-- Raw data follows --

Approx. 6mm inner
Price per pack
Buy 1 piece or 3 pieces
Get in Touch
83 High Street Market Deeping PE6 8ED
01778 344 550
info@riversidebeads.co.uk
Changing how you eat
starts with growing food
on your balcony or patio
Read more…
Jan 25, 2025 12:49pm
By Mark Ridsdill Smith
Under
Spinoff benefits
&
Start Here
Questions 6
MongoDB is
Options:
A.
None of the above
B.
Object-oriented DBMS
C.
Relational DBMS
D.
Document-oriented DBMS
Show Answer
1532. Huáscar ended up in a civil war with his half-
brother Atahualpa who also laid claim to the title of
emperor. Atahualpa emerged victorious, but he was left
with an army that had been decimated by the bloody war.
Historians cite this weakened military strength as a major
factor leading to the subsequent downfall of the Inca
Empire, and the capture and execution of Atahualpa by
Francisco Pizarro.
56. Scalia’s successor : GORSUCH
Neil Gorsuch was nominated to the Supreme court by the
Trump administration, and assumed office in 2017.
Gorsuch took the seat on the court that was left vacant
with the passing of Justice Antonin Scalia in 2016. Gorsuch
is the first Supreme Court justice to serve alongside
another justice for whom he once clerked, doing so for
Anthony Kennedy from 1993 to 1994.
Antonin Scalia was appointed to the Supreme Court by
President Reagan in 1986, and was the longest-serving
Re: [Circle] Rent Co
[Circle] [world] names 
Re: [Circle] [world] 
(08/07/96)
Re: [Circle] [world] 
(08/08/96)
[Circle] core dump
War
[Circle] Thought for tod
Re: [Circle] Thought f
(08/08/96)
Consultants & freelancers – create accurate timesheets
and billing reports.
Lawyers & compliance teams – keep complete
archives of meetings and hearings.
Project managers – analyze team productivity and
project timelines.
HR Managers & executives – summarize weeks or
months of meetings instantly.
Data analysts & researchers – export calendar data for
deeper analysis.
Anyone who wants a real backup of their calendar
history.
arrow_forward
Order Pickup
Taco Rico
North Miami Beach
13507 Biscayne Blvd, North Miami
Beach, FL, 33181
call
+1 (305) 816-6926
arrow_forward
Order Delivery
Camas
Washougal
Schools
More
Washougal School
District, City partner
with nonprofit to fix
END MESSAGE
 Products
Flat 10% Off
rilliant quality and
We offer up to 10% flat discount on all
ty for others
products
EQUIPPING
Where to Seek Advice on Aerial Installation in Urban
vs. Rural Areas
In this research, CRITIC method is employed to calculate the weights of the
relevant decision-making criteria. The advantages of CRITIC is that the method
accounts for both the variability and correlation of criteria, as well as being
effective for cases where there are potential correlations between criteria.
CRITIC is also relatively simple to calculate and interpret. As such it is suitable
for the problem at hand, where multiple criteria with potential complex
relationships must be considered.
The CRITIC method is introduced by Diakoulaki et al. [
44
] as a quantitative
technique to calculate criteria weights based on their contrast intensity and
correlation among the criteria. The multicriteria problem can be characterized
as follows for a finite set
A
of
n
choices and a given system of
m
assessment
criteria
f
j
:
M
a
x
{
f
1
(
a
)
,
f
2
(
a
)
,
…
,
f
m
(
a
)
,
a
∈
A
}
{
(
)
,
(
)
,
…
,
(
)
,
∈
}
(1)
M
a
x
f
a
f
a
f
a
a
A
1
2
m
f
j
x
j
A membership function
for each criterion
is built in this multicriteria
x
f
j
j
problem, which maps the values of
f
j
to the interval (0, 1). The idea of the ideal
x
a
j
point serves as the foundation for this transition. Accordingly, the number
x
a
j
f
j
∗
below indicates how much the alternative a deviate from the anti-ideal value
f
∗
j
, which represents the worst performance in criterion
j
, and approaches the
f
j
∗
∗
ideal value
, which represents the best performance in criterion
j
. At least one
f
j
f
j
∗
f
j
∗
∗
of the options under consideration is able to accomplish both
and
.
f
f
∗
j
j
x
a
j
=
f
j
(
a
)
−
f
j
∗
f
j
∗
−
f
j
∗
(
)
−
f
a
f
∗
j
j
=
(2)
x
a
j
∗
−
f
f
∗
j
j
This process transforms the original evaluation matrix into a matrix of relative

-- Raw data concluded --

Exercise requirements
Return each line of the data exactly as it was given.

Solution
Approx. 6mm inner
Price per pack
Buy 1 piece or 3 pieces
Get in Touch
83 High Street Market Deeping PE6 8ED
01778 344 550
info@riversidebeads.co.uk
Changing how you eat
starts with growing food
on your balcony or patio
Read more…
Jan 25, 2025 12:49pm
By Mark Ridsdill Smith
Under
Spinoff benefits
&
Start Here
Questions 6
MongoDB is
Options:
A.
None of the above
B.
Object-oriented DBMS
C.
Relational DBMS
D.
Document-oriented DBMS
Show Answer
1532. Huáscar ended up in a civil war with his half-
brother Atahualpa who also laid claim to the title of
emperor. Atahualpa emerged victorious, but he was left
with an army that had been decimated by the bloody war.
Historians cite this weakened military strength as a major
factor leading to the subsequent downfall of the Inca
Empire, and the capture and execution of Atahualpa by
Francisco Pizarro.
56. Scalia’s successor : GORSUCH
Neil Gorsuch was nominated to the Supreme court by the
Trump administration, and assumed office in 2017.
Gorsuch took the seat on the court that was left vacant
with the passing of Justice Antonin Scalia in 2016. Gorsuch
is the first Supreme Court justice to serve alongside
another justice for whom he once clerked, doing so for
Anthony Kennedy from 1993 to 1994.
Antonin Scalia was appointed to the Supreme Court by
President Reagan in 1986, and was the longest-serving
Re: [Circle] Rent Co
[Circle] [world] names 
Re: [Circle] [world] 
(08/07/96)
Re: [Circle] [world] 
(08/08/96)
[Circle] core dump
War
[Circle] Thought for tod
Re: [Circle] Thought f
(08/08/96)
Consultants & freelancers – create accurate timesheets
and billing reports.
Lawyers & compliance teams – keep complete
archives of meetings and hearings.
Project managers – analyze team productivity and
project timelines.
HR Managers & executives – summarize weeks or
months of meetings instantly.
Data analysts & researchers – export calendar data for
deeper analysis.
Anyone who wants a real backup of their calendar
history.
arrow_forward
Order Pickup
Taco Rico
North Miami Beach
13507 Biscayne Blvd, North Miami
Beach, FL, 33181
call
+1 (305) 816-6926
arrow_forward
Order Delivery
Camas
Washougal
Schools
More
Washougal School
District, City partner
with nonprofit to fix
END MESSAGE
 Products
Flat 10% Off
rilliant quality and
We offer up to 10% flat discount on all
ty for others
products
EQUIPPING
Where to Seek Advice on Aerial Installation in Urban
vs. Rural Areas
In this research, CRITIC method is employed to calculate the weights of the
relevant decision-making criteria. The advantages of CRITIC is that the method
accounts for both the variability and correlation of criteria, as well as being
effective for cases where there are potential correlations between criteria.
CRITIC is also relatively simple to calculate and interpret. As such it is suitable
for the problem at hand, where multiple criteria with potential complex
relationships must be considered.
The CRITIC method is introduced by Diakoulaki et al. [
44
] as a quantitative
technique to calculate criteria weights based on their contrast intensity and
correlation among the criteria. The multicriteria problem can be characterized
as follows for a finite set
A
of
n
choices and a given system of
m
assessment
criteria
f
j
:
M
a
x
{
f
1
(
a
)
,
f
2
(
a
)
,
…
,
f
m
(
a
)
,
a
∈
A
}
{
(
)
,
(
)
,
…
,
(
)
,
∈
}
(1)
M
a
x
f
a
f
a
f
a
a
A
1
2
m
f
j
x
j
A membership function
for each criterion
is built in this multicriteria
x
f
j
j
problem, which maps the values of
f
j
to the interval (0, 1). The idea of the ideal
x
a
j
point serves as the foundation for this transition. Accordingly, the number
x
a
j
f
j
∗
below indicates how much the alternative a deviate from the anti-ideal value
f
∗
j
, which represents the worst performance in criterion
j
, and approaches the
f
j
∗
∗
ideal value
, which represents the best performance in criterion
j
. At least one
f
j
f
j
∗
f
j
∗
∗
of the options under consideration is able to accomplish both
and
.
f
f
∗
j
j
x
a
j
=
f
j
(
a
)
−
f
j
∗
f
j
∗
−
f
j
∗
(
)
−
f
a
f
∗
j
j
=
(2)
x
a
j
∗
−
f
f
∗
j
j
This process transforms the original evaluation matrix into a matrix of relative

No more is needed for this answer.